Qué hacer: ¿Puedes convertir en una lista numerada todas las líneas de los ítems siguientes, sin incluir las líneas en blanco?

Extractos de ítems:
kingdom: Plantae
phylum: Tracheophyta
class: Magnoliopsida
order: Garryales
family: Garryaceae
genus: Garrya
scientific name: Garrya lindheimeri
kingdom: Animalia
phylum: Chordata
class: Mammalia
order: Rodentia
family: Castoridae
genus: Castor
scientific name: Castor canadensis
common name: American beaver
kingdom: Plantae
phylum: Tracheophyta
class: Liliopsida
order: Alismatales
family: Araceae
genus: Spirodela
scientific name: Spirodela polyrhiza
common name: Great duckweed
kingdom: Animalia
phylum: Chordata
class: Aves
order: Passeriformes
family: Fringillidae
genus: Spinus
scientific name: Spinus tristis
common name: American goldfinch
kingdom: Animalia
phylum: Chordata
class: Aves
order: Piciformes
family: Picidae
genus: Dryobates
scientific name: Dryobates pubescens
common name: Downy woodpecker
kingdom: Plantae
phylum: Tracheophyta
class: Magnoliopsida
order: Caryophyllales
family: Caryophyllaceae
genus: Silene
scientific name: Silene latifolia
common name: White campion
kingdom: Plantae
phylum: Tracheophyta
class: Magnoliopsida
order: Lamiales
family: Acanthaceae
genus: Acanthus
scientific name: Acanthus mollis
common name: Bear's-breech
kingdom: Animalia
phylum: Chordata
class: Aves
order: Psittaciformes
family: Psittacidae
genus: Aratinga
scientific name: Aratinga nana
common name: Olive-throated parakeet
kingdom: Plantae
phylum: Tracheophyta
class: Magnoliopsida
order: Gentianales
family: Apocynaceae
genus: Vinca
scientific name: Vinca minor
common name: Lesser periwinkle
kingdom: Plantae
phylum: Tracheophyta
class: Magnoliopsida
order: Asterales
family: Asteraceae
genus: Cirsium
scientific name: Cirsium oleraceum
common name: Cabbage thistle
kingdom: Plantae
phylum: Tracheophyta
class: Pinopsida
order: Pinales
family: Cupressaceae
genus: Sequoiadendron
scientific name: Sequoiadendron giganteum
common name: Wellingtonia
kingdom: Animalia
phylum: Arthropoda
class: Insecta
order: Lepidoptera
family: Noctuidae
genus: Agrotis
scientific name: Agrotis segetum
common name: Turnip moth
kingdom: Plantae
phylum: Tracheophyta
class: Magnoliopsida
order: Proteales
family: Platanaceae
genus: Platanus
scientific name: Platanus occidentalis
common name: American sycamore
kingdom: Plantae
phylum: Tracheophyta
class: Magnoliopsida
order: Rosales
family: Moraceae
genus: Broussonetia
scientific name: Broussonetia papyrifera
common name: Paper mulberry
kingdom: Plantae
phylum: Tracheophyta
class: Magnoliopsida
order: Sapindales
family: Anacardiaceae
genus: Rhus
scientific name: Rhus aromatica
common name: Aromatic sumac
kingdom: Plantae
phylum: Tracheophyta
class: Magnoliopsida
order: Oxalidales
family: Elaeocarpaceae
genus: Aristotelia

Respuesta:
1. kingdom: Plantae
2. phylum: Tracheophyta
3. class: Magnoliopsida
4. order: Garryales
5. family: Garryaceae
6. genus: Garrya
7. scientific name: Garrya lindheimeri
8. kingdom: Animalia
9. phylum: Chordata
10. class: Mammalia
11. order: Rodentia
12. family: Castoridae
13. genus: Castor
14. scientific name: Castor canadensis
15. common name: American beaver
16. kingdom: Plantae
17. phylum: Tracheophyta
18. class: Liliopsida
19. order: Alismatales
20. family: Araceae
21. genus: Spirodela
22. scientific name: Spirodela polyrhiza
23. common name: Great duckweed
24. kingdom: Animalia
25. phylum: Chordata
26. class: Aves
27. order: Passeriformes
28. family: Fringillidae
29. genus: Spinus
30. scientific name: Spinus tristis
31. common name: American goldfinch
32. kingdom: Animalia
33. phylum: Chordata
34. class: Aves
35. order: Piciformes
36. family: Picidae
37. genus: Dryobates
38. scientific name: Dryobates pubescens
39. common name: Downy woodpecker
40. kingdom: Plantae
41. phylum: Tracheophyta
42. class: Magnoliopsida
43. order: Caryophyllales
44. family: Caryophyllaceae
45. genus: Silene
46. scientific name: Silene latifolia
47. common name: White campion
48. kingdom: Plantae
49. phylum: Tracheophyta
50. class: Magnoliopsida
51. order: Lamiales
52. family: Acanthaceae
53. genus: Acanthus
54. scientific name: Acanthus mollis
55. common name: Bear's-breech
56. kingdom: Animalia
57. phylum: Chordata
58. class: Aves
59. order: Psittaciformes
60. family: Psittacidae
61. genus: Aratinga
62. scientific name: Aratinga nana
63. common name: Olive-throated parakeet
64. kingdom: Plantae
65. phylum: Tracheophyta
66. class: Magnoliopsida
67. order: Gentianales
68. family: Apocynaceae
69. genus: Vinca
70. scientific name: Vinca minor
71. common name: Lesser periwinkle
72. kingdom: Plantae
73. phylum: Tracheophyta
74. class: Magnoliopsida
75. order: Asterales
76. family: Asteraceae
77. genus: Cirsium
78. scientific name: Cirsium oleraceum
79. common name: Cabbage thistle
80. kingdom: Plantae
81. phylum: Tracheophyta
82. class: Pinopsida
83. order: Pinales
84. family: Cupressaceae
85. genus: Sequoiadendron
86. scientific name: Sequoiadendron giganteum
87. common name: Wellingtonia
88. kingdom: Animalia
89. phylum: Arthropoda
90. class: Insecta
91. order: Lepidoptera
92. family: Noctuidae
93. genus: Agrotis
94. scientific name: Agrotis segetum
95. common name: Turnip moth
96. kingdom: Plantae
97. phylum: Tracheophyta
98. class: Magnoliopsida
99. order: Proteales
100. family: Platanaceae
101. genus: Platanus
102. scientific name: Platanus occidentalis
103. common name: American sycamore
104. kingdom: Plantae
105. phylum: Tracheophyta
106. class: Magnoliopsida
107. order: Rosales
108. family: Moraceae
109. genus: Broussonetia
110. scientific name: Broussonetia papyrifera
111. common name: Paper mulberry
112. kingdom: Plantae
113. phylum: Tracheophyta
114. class: Magnoliopsida
115. order: Sapindales
116. family: Anacardiaceae
117. genus: Rhus
118. scientific name: Rhus aromatica
119. common name: Aromatic sumac
120. kingdom: Plantae
121. phylum: Tracheophyta
122. class: Magnoliopsida
123. order: Oxalidales
124. family: Elaeocarpaceae
125. genus: Aristotelia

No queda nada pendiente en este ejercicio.